Liability Issues in the Global Earth Observation System of Systems

Legal Liability Sub-Group

Data Sharing Task Force

Group on Earth Observation

A. INTRODUCTION

The Group on Earth Observations (GEO) is a voluntary consortium of Member countries and non-governmental Participating Organizations (mostly not-for-profit and some for-profit) that seeks to promote human welfare in nine “societal benefit areas”[1] through the Global Earth Observation System of Systems (GEOSS). Member countries and non-governmental Participating Organizations are creating the GEOSS Common Infrastructure.[2] This facility consists primarily of the GEO Portal which “provides an entry point to access remote sensing, geospatial static and in-situ data, information and services,”[3]the Components and Services Registry which “provides a formal listing and description of all the Earth observation systems, data sets, models and other services and tools that together constitute the Global Earth Observation System of Systems,”[4] as well as a Standards and Interoperability Registry[5] and a Best Practices Wiki.[6]

No geospatial data, services or other components are uploaded to or implemented through the registries or GEO Portal. That is, all data and services registered in the GEOSS Common Infrastructure are maintained under the control of the contributing agencies or parties. The intent of the GEOSS Common Infrastructure is to provide to potential users an efficient and effective method to find geospatial data, services and other components that are globally distributed.

- [Tasks to perform]
1. Repeat word for word the part of the GEOSS liability text that opens with the words containing "No geospatial data, services" and closes with "are globally distributed.".
2. Give back the records from their start through the line containing "радинка има во", with "Contact" changed to "Kontakt" and nothing else altered. Return only those lines, and leave the pictures out.

- [Data shown]
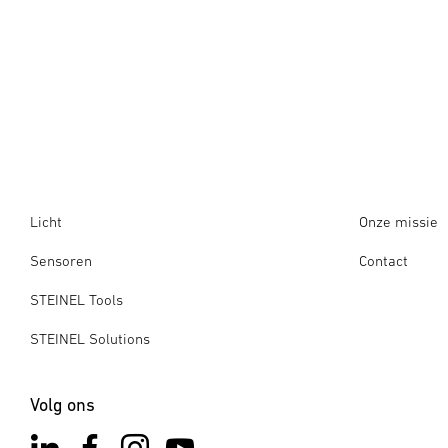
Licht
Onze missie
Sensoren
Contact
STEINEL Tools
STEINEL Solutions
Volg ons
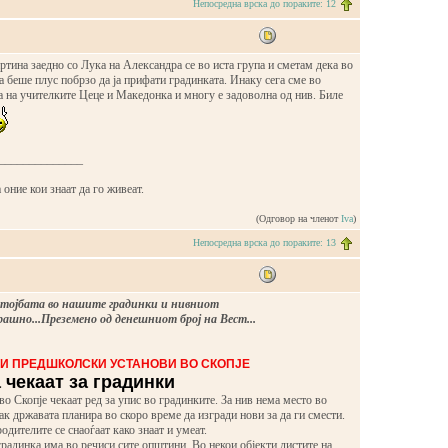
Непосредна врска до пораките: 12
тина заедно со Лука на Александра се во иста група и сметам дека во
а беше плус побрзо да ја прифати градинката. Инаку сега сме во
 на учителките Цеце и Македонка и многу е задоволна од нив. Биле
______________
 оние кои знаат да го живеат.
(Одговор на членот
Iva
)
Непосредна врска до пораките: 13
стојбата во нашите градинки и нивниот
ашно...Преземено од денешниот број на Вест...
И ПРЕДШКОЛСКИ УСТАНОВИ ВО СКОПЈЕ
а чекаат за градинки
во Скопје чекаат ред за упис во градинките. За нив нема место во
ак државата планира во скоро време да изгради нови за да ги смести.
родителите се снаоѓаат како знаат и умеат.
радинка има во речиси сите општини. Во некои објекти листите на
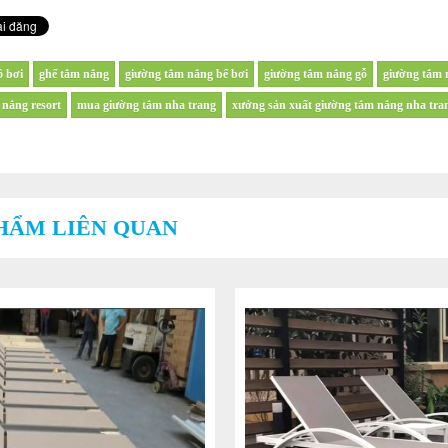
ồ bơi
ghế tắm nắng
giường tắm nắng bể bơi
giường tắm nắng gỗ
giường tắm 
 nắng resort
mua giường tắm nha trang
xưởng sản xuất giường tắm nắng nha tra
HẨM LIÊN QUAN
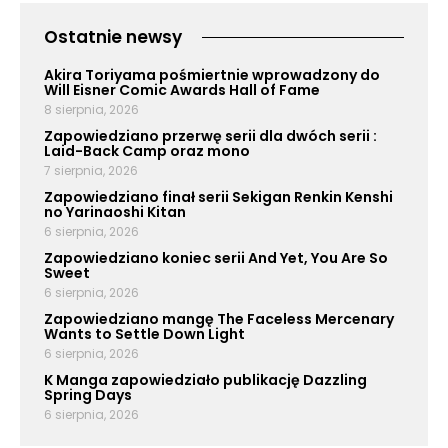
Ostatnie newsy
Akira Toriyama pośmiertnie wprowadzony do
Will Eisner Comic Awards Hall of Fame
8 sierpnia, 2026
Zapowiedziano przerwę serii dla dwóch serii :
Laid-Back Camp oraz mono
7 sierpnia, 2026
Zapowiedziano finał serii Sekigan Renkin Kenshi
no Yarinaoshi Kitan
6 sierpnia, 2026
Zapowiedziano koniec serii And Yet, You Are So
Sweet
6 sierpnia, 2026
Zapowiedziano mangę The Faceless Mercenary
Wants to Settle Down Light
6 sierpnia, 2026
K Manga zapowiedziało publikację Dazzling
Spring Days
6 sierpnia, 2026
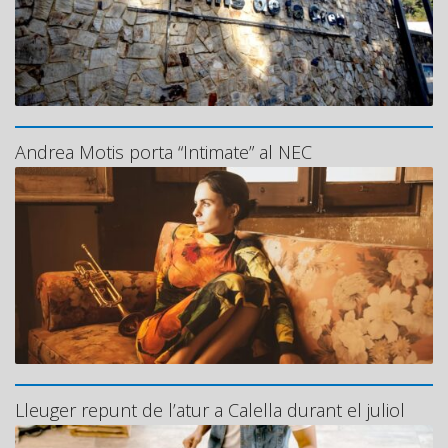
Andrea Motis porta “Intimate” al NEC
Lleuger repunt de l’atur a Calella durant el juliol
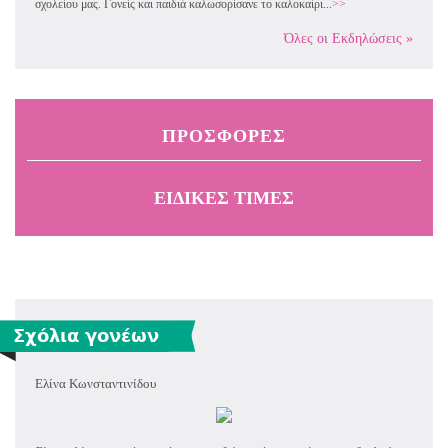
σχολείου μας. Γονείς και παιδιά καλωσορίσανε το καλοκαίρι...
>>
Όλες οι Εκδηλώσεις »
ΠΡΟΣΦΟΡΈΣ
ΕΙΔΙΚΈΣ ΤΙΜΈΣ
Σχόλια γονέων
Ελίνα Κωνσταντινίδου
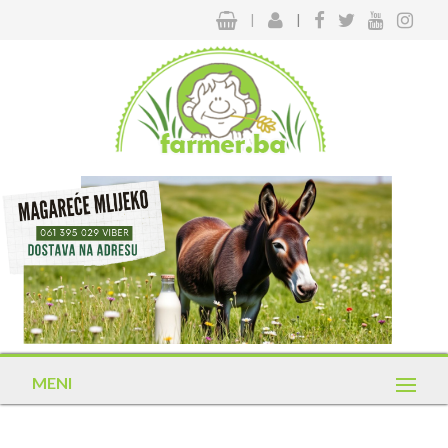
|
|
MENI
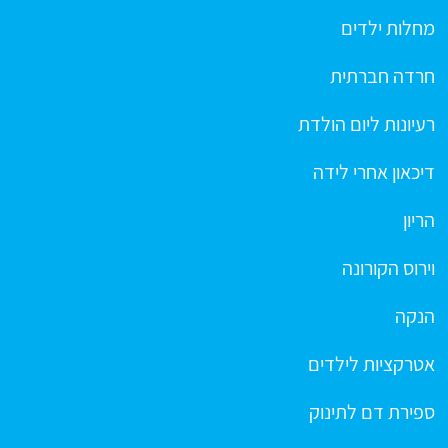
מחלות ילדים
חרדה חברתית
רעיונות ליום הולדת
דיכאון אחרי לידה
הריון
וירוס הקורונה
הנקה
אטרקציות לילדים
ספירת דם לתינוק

- [Responses by item number]
1.
No geospatial data, services or other components are uploaded to or implemented through the registries or GEO Portal. That is, all data and services registered in the GEOSS Common Infrastructure are maintained under the control of the contributing agencies or parties. The intent of the GEOSS Common Infrastructure is to provide to potential users an efficient and effective method to find geospatial data, services and other components that are globally distributed.

2.
Licht
Onze missie
Sensoren
Kontakt
STEINEL Tools
STEINEL Solutions
Volg ons
Непосредна врска до пораките: 12
тина заедно со Лука на Александра се во иста група и сметам дека во
а беше плус побрзо да ја прифати градинката. Инаку сега сме во
 на учителките Цеце и Македонка и многу е задоволна од нив. Биле
______________
 оние кои знаат да го живеат.
(Одговор на членот
Iva
)
Непосредна врска до пораките: 13
стојбата во нашите градинки и нивниот
ашно...Преземено од денешниот број на Вест...
И ПРЕДШКОЛСКИ УСТАНОВИ ВО СКОПЈЕ
а чекаат за градинки
во Скопје чекаат ред за упис во градинките. За нив нема место во
ак државата планира во скоро време да изгради нови за да ги смести.
родителите се снаоѓаат како знаат и умеат.
радинка има во речиси сите општини. Во некои објекти листите на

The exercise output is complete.